#### Passage
The RECOMMENDED TTL value is 7200 seconds (2 hours), the default TTL for Mainline records.

§ Root Record

The root record is a special record which serves as instructions on how to reconstruct a DID Document, by providing a property mapping for a DID Document, along with containing pertinent metadata such as a version identifier.

Additionally:

Example Root Record:

Name Type TTL Rdata
_did.o4dksfbqk85ogzdb5osziw6befigbuxmuxkuxq8434q89uj56uyy. TXT 7200 v=0;vm=k0,k1,k2;auth=k0;asm=k1;inv=k2;del=k2;svc=s0,s1,s2

§ Property Mapping

The following section describes mapping a DID Document to a DNS packet’s rdata.

The subsequent instructions serve as a reference for mapping DID Document properties to DNS Resource Records:

§ Identifiers

§ Controller

A DID controller MAY be present in a did:dht document.

To ensure that the DID controller is authorized to make changes to the DID Document, the controller for the Identity Key Verification Method MUST be contained within the controller property.

Example Controller Record:

Name Type TTL Rdata
_cnt._did. TXT 7200 did:example:abcd
§ Also Known As

A did:dht document MAY have multiple identifiers using the alsoKnownAs property.

Example AKA Record:

Name Type TTL Rdata
_aka._did. TXT 7200 did:example:efgh,did:example:ijkl

§ Verification Methods

NOTE

Controllers are not cryptographically verified by Gateways or this DID method. This means any DID may choose to list a controller, even if there is no relationship between the identifiers. As such, DID controllers should be interrogated to assert the veracity of their relations.

§ Verification Relationships

The following table acts as a map between Verification Relationship types and their record name:

§ Verification Relationship Index
Verification Relationship Record Name
Authentication auth
Assertion asm
Key Agreement agm
Capability Invocation inv
Capability Delegation del

The record data is uniform across Verification Relationships, represented as a comma-separated list of key references.
########
#### Dataset excerpts
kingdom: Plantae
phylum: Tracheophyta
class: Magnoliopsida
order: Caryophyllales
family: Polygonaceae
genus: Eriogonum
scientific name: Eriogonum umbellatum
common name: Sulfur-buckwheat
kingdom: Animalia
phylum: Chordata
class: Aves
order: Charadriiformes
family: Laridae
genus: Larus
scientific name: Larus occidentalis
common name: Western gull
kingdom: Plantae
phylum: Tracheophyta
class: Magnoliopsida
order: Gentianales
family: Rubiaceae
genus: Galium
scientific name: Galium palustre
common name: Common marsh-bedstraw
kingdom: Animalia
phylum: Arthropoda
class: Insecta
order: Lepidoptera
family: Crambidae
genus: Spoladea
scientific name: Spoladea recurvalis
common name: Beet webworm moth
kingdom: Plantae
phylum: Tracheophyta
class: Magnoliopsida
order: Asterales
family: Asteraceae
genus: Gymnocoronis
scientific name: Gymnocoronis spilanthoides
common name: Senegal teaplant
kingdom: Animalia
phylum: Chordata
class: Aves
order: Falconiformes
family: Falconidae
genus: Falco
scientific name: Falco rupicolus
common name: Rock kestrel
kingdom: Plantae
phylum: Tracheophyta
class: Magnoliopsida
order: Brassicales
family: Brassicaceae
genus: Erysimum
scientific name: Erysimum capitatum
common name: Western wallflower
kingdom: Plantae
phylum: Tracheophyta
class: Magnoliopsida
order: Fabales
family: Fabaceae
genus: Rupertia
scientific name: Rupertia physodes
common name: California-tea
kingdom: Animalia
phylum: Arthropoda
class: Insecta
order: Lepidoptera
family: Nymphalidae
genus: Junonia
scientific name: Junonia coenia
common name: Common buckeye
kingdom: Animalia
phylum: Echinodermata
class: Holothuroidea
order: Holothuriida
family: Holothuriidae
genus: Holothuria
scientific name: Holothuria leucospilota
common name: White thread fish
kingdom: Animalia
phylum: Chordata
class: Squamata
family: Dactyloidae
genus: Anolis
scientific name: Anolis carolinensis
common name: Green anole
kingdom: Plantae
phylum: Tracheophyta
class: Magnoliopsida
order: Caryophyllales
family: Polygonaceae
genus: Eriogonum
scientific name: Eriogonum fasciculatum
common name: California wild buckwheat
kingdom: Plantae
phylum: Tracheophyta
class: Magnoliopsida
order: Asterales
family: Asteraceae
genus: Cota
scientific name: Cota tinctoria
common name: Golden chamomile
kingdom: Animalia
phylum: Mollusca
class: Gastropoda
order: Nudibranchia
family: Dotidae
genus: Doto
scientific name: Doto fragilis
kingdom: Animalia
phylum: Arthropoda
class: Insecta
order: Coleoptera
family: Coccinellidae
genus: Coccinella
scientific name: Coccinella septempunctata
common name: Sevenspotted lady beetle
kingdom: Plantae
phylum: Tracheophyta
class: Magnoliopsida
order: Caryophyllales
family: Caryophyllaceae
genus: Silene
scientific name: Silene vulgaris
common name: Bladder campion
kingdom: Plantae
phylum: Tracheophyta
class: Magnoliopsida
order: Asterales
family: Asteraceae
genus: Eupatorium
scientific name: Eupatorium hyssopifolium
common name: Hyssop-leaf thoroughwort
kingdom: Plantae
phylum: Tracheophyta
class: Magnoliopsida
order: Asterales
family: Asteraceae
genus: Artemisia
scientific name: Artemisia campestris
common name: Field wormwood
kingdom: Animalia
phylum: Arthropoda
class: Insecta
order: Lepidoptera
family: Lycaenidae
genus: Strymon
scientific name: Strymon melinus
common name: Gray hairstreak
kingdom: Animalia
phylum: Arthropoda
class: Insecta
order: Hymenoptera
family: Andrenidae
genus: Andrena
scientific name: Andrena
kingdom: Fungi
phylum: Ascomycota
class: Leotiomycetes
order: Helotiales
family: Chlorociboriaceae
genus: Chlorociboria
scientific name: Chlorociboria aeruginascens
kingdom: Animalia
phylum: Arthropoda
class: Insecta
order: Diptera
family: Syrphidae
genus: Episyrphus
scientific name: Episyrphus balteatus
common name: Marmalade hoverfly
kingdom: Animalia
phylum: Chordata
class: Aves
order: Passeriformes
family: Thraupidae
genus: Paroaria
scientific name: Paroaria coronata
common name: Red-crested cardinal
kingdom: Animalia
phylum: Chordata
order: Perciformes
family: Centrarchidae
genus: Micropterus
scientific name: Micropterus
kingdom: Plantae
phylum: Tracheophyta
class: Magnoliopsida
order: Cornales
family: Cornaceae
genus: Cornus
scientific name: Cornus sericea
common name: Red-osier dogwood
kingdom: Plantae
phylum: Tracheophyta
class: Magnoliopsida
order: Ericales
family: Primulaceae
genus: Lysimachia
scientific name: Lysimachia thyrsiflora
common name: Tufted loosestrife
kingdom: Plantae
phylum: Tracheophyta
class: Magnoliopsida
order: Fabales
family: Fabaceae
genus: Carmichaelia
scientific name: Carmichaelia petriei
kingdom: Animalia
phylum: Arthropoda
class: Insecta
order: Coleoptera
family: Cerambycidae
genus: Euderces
########
- [Tasks to complete]
**A.** In the did:dht text, condense the paragraph that begins "Controllers are not cryptographically verified" into a short bulleted list that keeps its main points.
**B.** Write a continuation of the did:dht text, starting after its final sentence.

- [Responses]
**A.**
- Neither Gateways nor this DID method cryptographically verify controllers.
- Any DID can list a controller, even when the identifiers have no relationship.
- DID controllers should therefore be interrogated to confirm that their relations are genuine.

**B.**
Example Verification Relationship Records:

Verification Relationship Rdata in the Root Record
“authentication”: [“did:dht:example#0”, “did:dht:example#HTsY9aMkoDomPBhGcUxSOGP40F-W4Q9XCJV1ab8anTQ”] auth=0,HTsY9aMkoDomPBhGcUxSOGP40F-W4Q9XCJV1ab8anTQ
“assertionMethod”: [“did:dht:example#0”, “did:dht:example#HTsY9aMkoDomPBhGcUxSOGP40F-W4Q9XCJV1ab8anTQ”] asm=0,HTsY9aMkoDomPBhGcUxSOGP40F-W4Q9XCJV1ab8anTQ
“keyAgreement”: [“did:dht:example#1”] agm=1
“capabilityInvocation”: [“did:dht:example#0”] inv=0
“capabilityDelegation”: [“did:dht:example#0”] del=0

§ Services

Example Service Record:

Name Type TTL Rdata
_s0._did. TXT 7200 id=dwn;t=DecentralizedWebNode;se=https://example.com/dwn

Each Service is represented as part of the root record (_did.<ID>.) as a list under the key svc=<ids> where ids is a comma-separated list of all IDs for each Service.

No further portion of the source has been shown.